After giving them that advice, I decided to follow it myself, which resulted in the three poems that I posted over the course of the next few days.  I received one worried call from a friend, so I'll assure you all, I really am okay.  God is still good and is still the Lord of my life, and no matter what I've ever gone through in my life (which has been a lot at times) self-harm and suicide have never had a place in my mind.  So don't worry about me, I am okay and will continue to be okay, but we all have things we wrestle with and feel the ups and downs of life.  Consider my poems a resource to turn to when your own heart feels broken beyond repair, or when you feel like no matter which way you turn you aren't turning to God and maybe even forget how to turn to Him, or no matter what you say you aren't truly expressing what's inside and are starting to question whether you even can express what you're thinking, or feeling, or just what you are.

In any case, my thoughts, feelings, and poems are what they are.  They are an expression of myself, a glimpse into my soul, and ultimately they were (and are) my cries to my Father who sees all, knows all, and cares for all.

Having said all that, because of questions, I will break all rules of art and poetry and do something that I hate to even think about doing.  Rather than leaving my poetry to be what it is, and leaving you to understand it as you will, I will be writing over the course of the next few...posts the thoughts behind what I said.  I'll take my poems line by line and explain what I meant for those who struggle to understand poetry.

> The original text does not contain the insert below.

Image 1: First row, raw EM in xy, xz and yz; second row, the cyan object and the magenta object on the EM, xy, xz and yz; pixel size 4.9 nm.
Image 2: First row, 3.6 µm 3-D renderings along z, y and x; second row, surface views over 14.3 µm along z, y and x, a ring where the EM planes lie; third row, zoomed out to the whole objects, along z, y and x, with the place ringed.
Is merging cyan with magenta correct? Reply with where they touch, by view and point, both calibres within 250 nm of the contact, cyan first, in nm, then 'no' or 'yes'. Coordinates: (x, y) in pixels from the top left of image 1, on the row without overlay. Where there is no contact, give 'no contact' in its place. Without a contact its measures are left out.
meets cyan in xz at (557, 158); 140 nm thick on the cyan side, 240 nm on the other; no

For those of you who do understand and appreciate poetry for what it is, you may want to ignore the next few posts.  And for those of you who understand poetry much better than me, you may want to ignore my last three posts as you may not even consider them poems.

Friday, September 21, 2012

Must You Break Me Before You Fix Me?

Is it possible to be broken beyond repair?
The pit of my stomach's become a lump in my throat.
I can't swallow as the chills fill my body.
Is this forever?  Am I forever?
I'd rather not be forever
Because it seems like the chasm in my heart
     is growing, not shrinking.

I thought I had the anecdote, but I jumped that boat
Only to jump back in with more questions than answers,
More holes than patches.
Will I sink for eternity, knowing less the more I learn,
Making more but with less to earn?

Is it me that's broken, or the world around me?
Is it me that's sinking, or the world around me?
Or both

God we need a savior!

Wednesday, September 19, 2012

A Prayer: Clothing Spirit in Words

Father,
Nothing in my heart can speak.
My mouth is dry and when I open it babble pours forth
But why open it if I don't make sense
And can't communicate the nonsense
That is my thoughts?

Sometimes I think emotions,
But emotions can't be thought
So there's no words to express what I'm
thinking, or feeling, or both, or neither.

If it can't be said is it really a thought?
If it can't be thought is it really an emotion?
If there's no emotion, am I really feeling the
nonsense coming from my mouth but not my heart?

I'm emptier now than when I started,
so maybe my hand created an avenue for the unthinkable emotions
But what I really want isn't to be emptied, but to be filled.

Tuesday, September 18, 2012

A Poem: Idolatry

What I need now is empty, quiet peace;
Distraction from everything.
Shaken from my preoccupation with frenzied commotion, confusing amusement.

I turn to idols to help rescue me from idolatry,
Trading idol for idol til I'm a mess of broken dreams,
With a broken heart that bleeds
Poison I drink to give myself strength
To keep living my death, living my death in agony.

I just wanna get away, wanna leave it all behind.
But when I run I find
It all follows,
Or perhaps I just couldn't leave the hollow
deceptions behind.

Maybe I deceive myself when I run,
Because its not about what you're leaving but where you're going
And as long as I'm obsessed with what I left or want to leave
Am I really leaving or even wanting to leave?